女性のライフサイクル

ライフサイクル

妊娠と出産を経験する女性は男性に比べて非常にデリケートです。

女性は年齢経る度に体質やホルモンバランスも変化します。

胎児期、幼年期、思春期、成熟期、更年期、老年期と分類されます。

胎児期

精子が卵子に着床し、受精から誕生するまでの38週を胎児期といいます。

性別は卵子と精子が結合する受精の瞬間に決まるとされていますが、外見上の違いが現れるのは、性器が完成する妊娠11週目頃と言われています。

超音波検査で確認できるのは16週目位になってからだとされます。

幼年期

誕生してから8歳くらいまでは身長と体重が急激に成長します。

この段階では外性器以外には男女差が殆ど無く、性的な発育を刺激するホルモンも分泌が抑えられています。

8歳を過ぎると脳の下垂体が分泌する卵胞刺激ホルモンの分泌量が増加を始めて、女性特有の体の変化が始まります。

思春期

8歳から月経の始まる10歳までの間を思春期前期と言います。

この時期は、卵胞刺激ホルモンの分泌量が増えて卵巣が活動を始めます。

卵巣ホルモンの原始卵細胞が成熟するようになり卵胞ホルモンのエストロゲンの分泌が始まります。
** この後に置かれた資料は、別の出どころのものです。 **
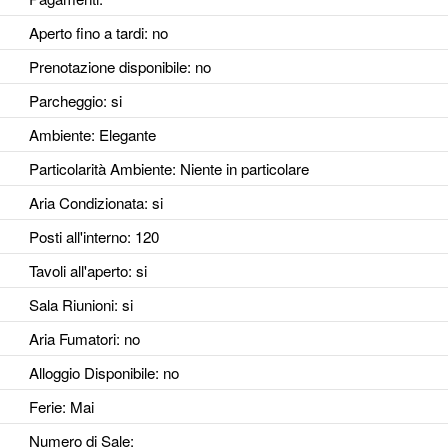
Aperto fino a tardi
: no
Prenotazione disponibile
: no
Parcheggio
: si
Ambiente
: Elegante
Particolarità Ambiente
: Niente in particolare
Aria Condizionata
: si
Posti all'interno
: 120
Tavoli all'aperto
: si
Sala Riunioni
: si
Aria Fumatori
: no
Alloggio Disponibile
: no
Ferie
: Mai
Numero di Sale
:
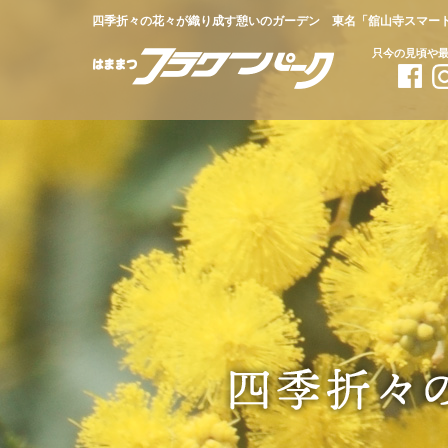
四季折々の花々が織り成す憩いのガーデン
東名「
舘山寺スマー
只今の見頃や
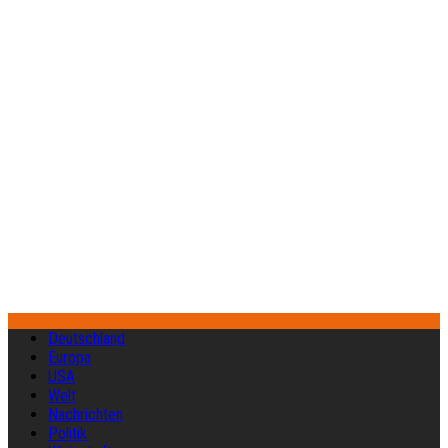
Deutschland
Europa
USA
Welt
Nachrichten
Politik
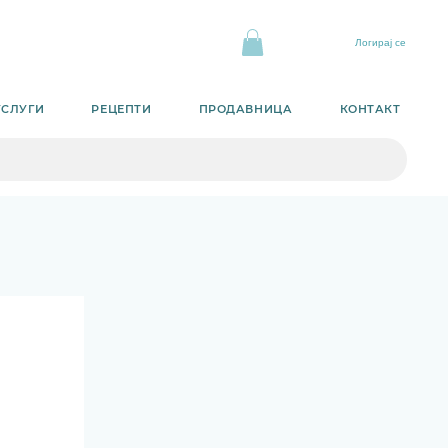
Логирај се
УСЛУГИ
РЕЦЕПТИ
ПРОДАВНИЦА
КОНТАКТ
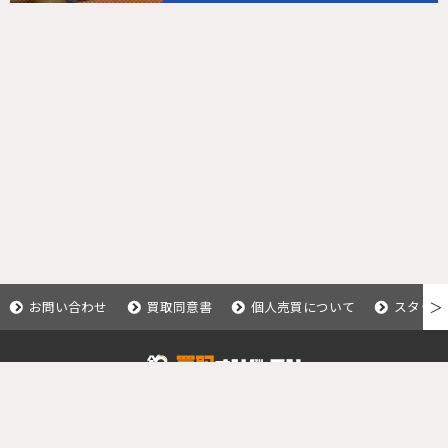
お問い合わせ
買取同意書
個人売買について
スタッフ
＞
Copyright © 2020 釣具買取ナンバーワン.
All Rights Reserved.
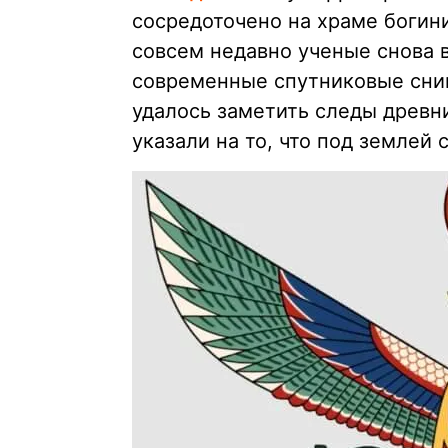
сосредоточено на храме богини
совсем недавно ученые снова 
современные спутниковые сни
удалось заметить следы древн
указали на то, что под землей 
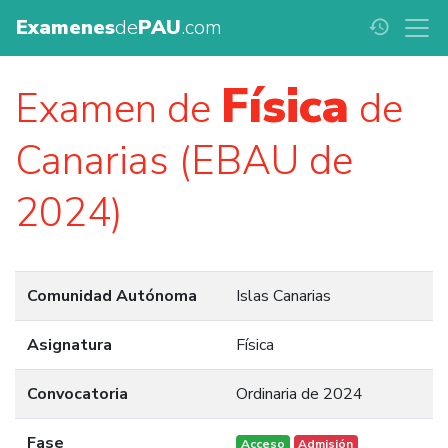
Examenes
de
PAU
.com
history
Física
Examen de
de
Canarias (EBAU de
2024)
Comunidad Autónoma
Islas Canarias
Asignatura
Física
Convocatoria
Ordinaria de 2024
Fase
Acceso
Admisión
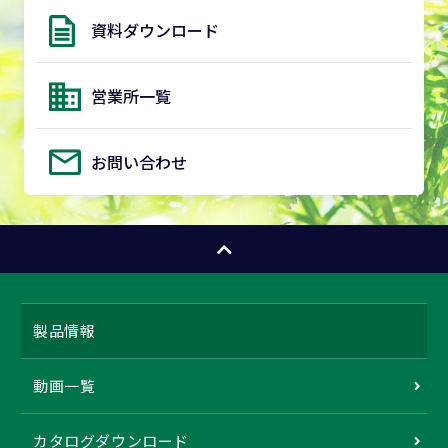
資料ダウンロード
営業所一覧
お問い合わせ
製品情報
動画一覧
カタログダウンロード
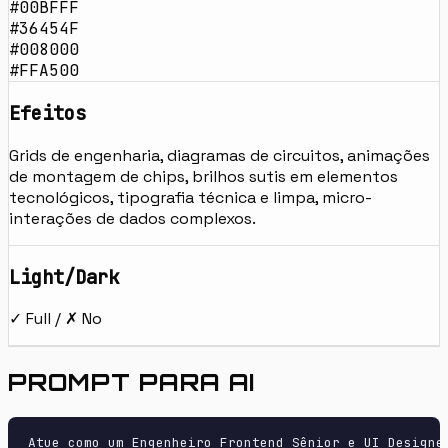
#00BFFF
#36454F
#008000
#FFA500
Efeitos
Grids de engenharia, diagramas de circuitos, animações
de montagem de chips, brilhos sutis em elementos
tecnológicos, tipografia técnica e limpa, micro-
interações de dados complexos.
Light/Dark
✓ Full / ✗ No
PROMPT PARA AI
Atue como um Engenheiro Frontend Sênior e UI Designer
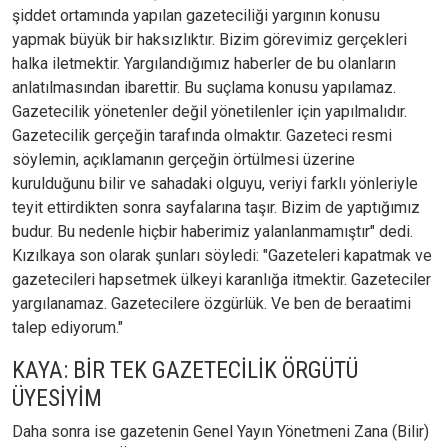
şiddet ortamında yapılan gazeteciliği yargının konusu
yapmak büyük bir haksızlıktır. Bizim görevimiz gerçekleri
halka iletmektir. Yargılandığımız haberler de bu olanların
anlatılmasından ibarettir. Bu suçlama konusu yapılamaz.
Gazetecilik yönetenler değil yönetilenler için yapılmalıdır.
Gazetecilik gerçeğin tarafında olmaktır. Gazeteci resmi
söylemin, açıklamanın gerçeğin örtülmesi üzerine
kurulduğunu bilir ve sahadaki olguyu, veriyi farklı yönleriyle
teyit ettirdikten sonra sayfalarına taşır. Bizim de yaptığımız
budur. Bu nedenle hiçbir haberimiz yalanlanmamıştır" dedi.
Kızılkaya son olarak şunları söyledi: "Gazeteleri kapatmak ve
gazetecileri hapsetmek ülkeyi karanlığa itmektir. Gazeteciler
yargılanamaz. Gazetecilere özgürlük. Ve ben de beraatimi
talep ediyorum."
KAYA: BİR TEK GAZETECİLİK ÖRGÜTÜ
ÜYESİYİM
Daha sonra ise gazetenin Genel Yayın Yönetmeni Zana (Bilir)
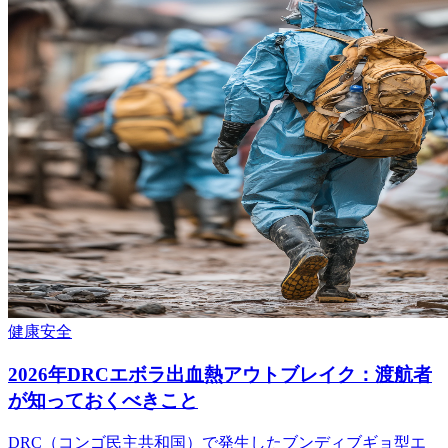
健康
安全
2026年DRCエボラ出血熱アウトブレイク：渡航者
が知っておくべきこと
DRC（コンゴ民主共和国）で発生したブンディブギョ型エ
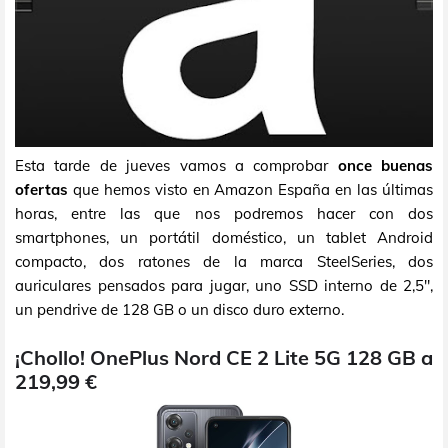
Esta tarde de jueves vamos a comprobar
once buenas
ofertas
que hemos visto en Amazon España en las últimas
horas, entre las que nos podremos hacer con dos
smartphones, un portátil doméstico, un tablet Android
compacto, dos ratones de la marca SteelSeries, dos
auriculares pensados para jugar, uno SSD interno de 2,5",
un pendrive de 128 GB o un disco duro externo.
¡Chollo! OnePlus Nord CE 2 Lite 5G 128 GB a
219,99 €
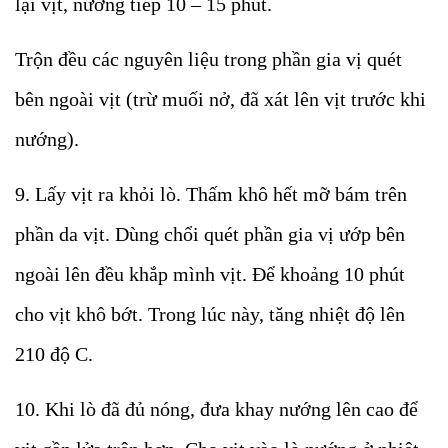
lại vịt, nướng tiếp 10 – 15 phút.
Trộn đều các nguyên liệu trong phần gia vị quét
bên ngoài vịt (trừ muối nở, đã xát lên vịt trước khi
nướng).
9. Lấy vịt ra khỏi lò. Thấm khô hết mỡ bám trên
phần da vịt. Dùng chổi quét phần gia vị ướp bên
ngoài lên đều khắp mình vịt. Để khoảng 10 phút
cho vịt khô bớt. Trong lúc này, tăng nhiệt độ lên
210 độ C.
10. Khi lò đã đủ nóng, đưa khay nướng lên cao để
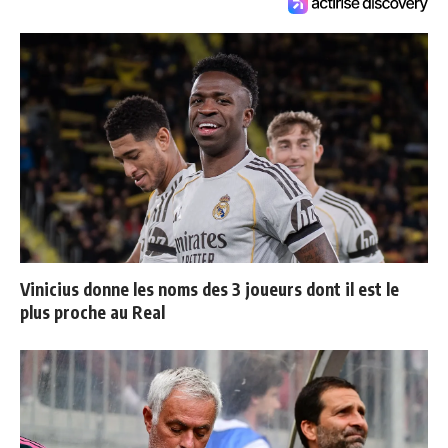
Vinicius donne les noms des 3 joueurs dont il est le
plus proche au Real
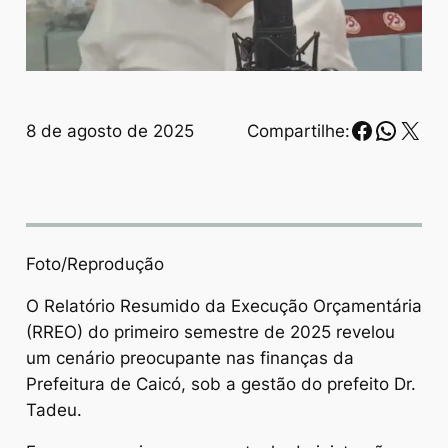
Faceboo
Whats
X
8 de agosto de 2025
Compartilhe:
Foto/Reprodução
O Relatório Resumido da Execução Orçamentária
(RREO) do primeiro semestre de 2025 revelou
um cenário preocupante nas finanças da
Prefeitura de Caicó, sob a gestão do prefeito Dr.
Tadeu.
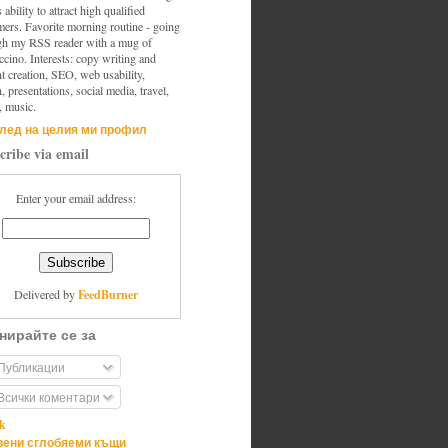
s ability to attract high qualified
mers. Favorite morning routine - going
gh my RSS reader with a mug of
cino. Interests: copy writing and
t creation, SEO, web usability,
, presentations, social media, travel,
, music.
лед на целия ми профил
cribe via email
Enter your email address:
FeedBurner
Delivered by
нирайте се за
Публикации
Всички коментари
ik
ени сглобяеми къщи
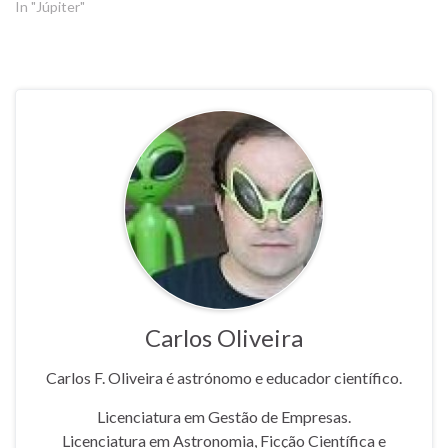
In "Júpiter"
Carlos Oliveira
Carlos F. Oliveira é astrónomo e educador científico.
Licenciatura em Gestão de Empresas.
Licenciatura em Astronomia, Ficção Científica e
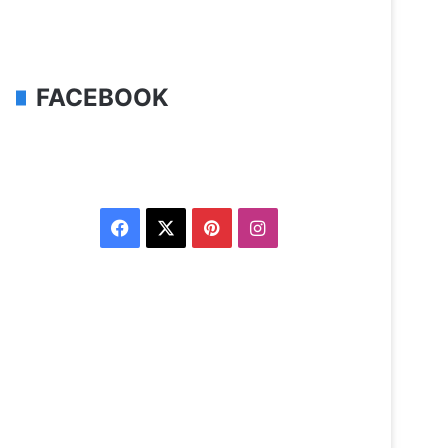
FACEBOOK
Facebook
X
Pinterest
Instagram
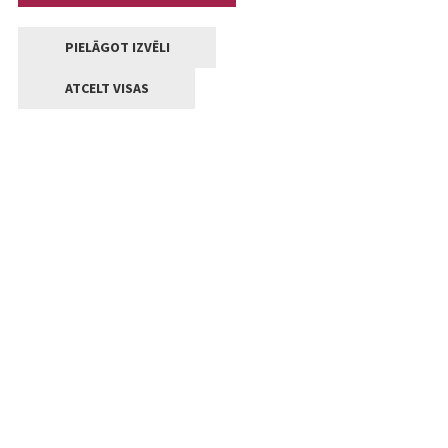
PIELĀGOT IZVĒLI
ATCELT VISAS
Kontakti
Jelgavas valstpilsētas pašvaldība
Lielā iela 11, Jelgava, LV-3001
+371 63005522
pasts@jelgava.lv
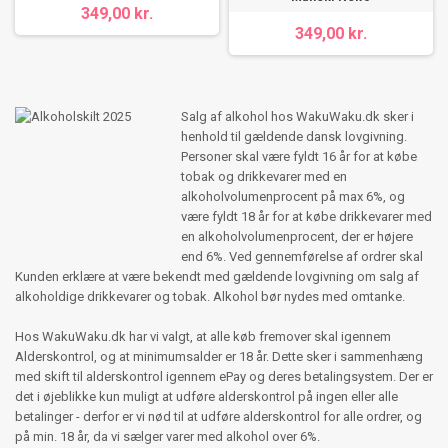
349,00 kr.
349,00 kr.
Salg af alkohol hos WakuWaku.dk sker i
henhold til gældende dansk lovgivning.
Personer skal være fyldt 16 år for at købe
tobak og drikkevarer med en
alkoholvolumenprocent på max 6%, og
være fyldt 18 år for at købe drikkevarer med
en alkoholvolumenprocent, der er højere
end 6%. Ved gennemførelse af ordrer skal
Kunden erklære at være bekendt med gældende lovgivning om salg af
alkoholdige drikkevarer og tobak. Alkohol bør nydes med omtanke.
Hos WakuWaku.dk har vi valgt, at alle køb fremover skal igennem
Alderskontrol, og at minimumsalder er 18 år. Dette sker i sammenhæng
med skift til alderskontrol igennem ePay og deres betalingsystem. Der er
det i øjeblikke kun muligt at udføre alderskontrol på ingen eller alle
betalinger - derfor er vi nød til at udføre alderskontrol for alle ordrer, og
på min. 18 år, da vi sælger varer med alkohol over 6%.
これらのホルモンのバランスの変化が女性らしい体つきをつくります。

卵胞ホルモンに刺激を受けた体は身長や体重も急激に増え始めます。

初潮がくる10~14歳を思春期中期といい原始卵細胞が周期的に成熟するようになります。

月経が周期的にくる人は稀で殆どが無排卵で、妊娠する可能性はありません。

身長の伸びが止まる一方、皮下脂肪が増えて体が丸みを帯びてきます。

15歳~18歳は思春期後期で定期的な月経と排卵が起こるようになり、肉体的には妊娠が可能な状態になり、成熟した女性の体つきになります。

肉体的な変化に精神的な成長が追いつかず精神的に敏感な状態になります。

成熟期

20歳~40歳代後半を成熟期といいい、性機能が成熟し、ホルモンの分泌も順調になり心身ともに成熟します。

更年期以降を健やかに過ごすためにはこの時期を上手く過ごすことが大切です。

卵巣機能が最も高まりホルモンのバランスがとれるのが25歳前後とされます。

この時期はホルモンのおかげで健康で若々しい体が保たれますが体の成熟にあわせて様々な病気の危険性も高まります。

医学的には35歳までに初産をすませるのが理想的とされています。

成熟期はホルモンが一定のリズムで分泌されているおかげで、健康が守られ生活習慣病にかかりにくいとされます。

30代の半ばを過ぎて、成熟期の後半に入ったら様々の病気のリスクも高まるので定期的な検診が必要とされます。

更年期

閉経の前後数年間を更年期と言います。

閉経年齢は個人差があり45歳~55歳と言われています。

更年期は、月経周期の乱れが始まり月経の量が減り間隔が空くこともあるとされます。

月経不順が半年から2年続き、月経が1年無くなったら閉経となります。

閉経は卵巣の働きが衰えホルモンのバランスが崩れることで起こります。

卵巣が衰えると卵胞ホルモンの分泌量が減り排卵と月経が起こらなくなります。

卵胞ホルモンの減少は閉経以外にものぼせ、冷え、発汗、頭痛、めまい、耳鳴り。うつ、などがあるとされます。

更年期は自律神経のバランスも乱れやすく自律神経失調症も起こしやすく頭痛、疲労感、不眠、動悸、胸部圧迫などがあるとされます。

生活習慣病の引き金になる肥満は、更年期障害を悪化させる可能性もあります。

ホルモンのアンバランスにより太りやすい時期であることに加え過労、睡眠不足、ストレス、運動不足、食生活の乱れ、なども原因となるので

生活習慣を正して生活習慣病の予防に努めなければなりません。

老年期

更年期以降を老年期といい生殖器の老化が進みます。

性器は縮小して卵巣は成熟期の3分の1程度の重さになります。

体全体が丸みを失い小さくなり病気にもかかりやすくなります。

一方で、脳や神経はそれほど衰えないと言われています。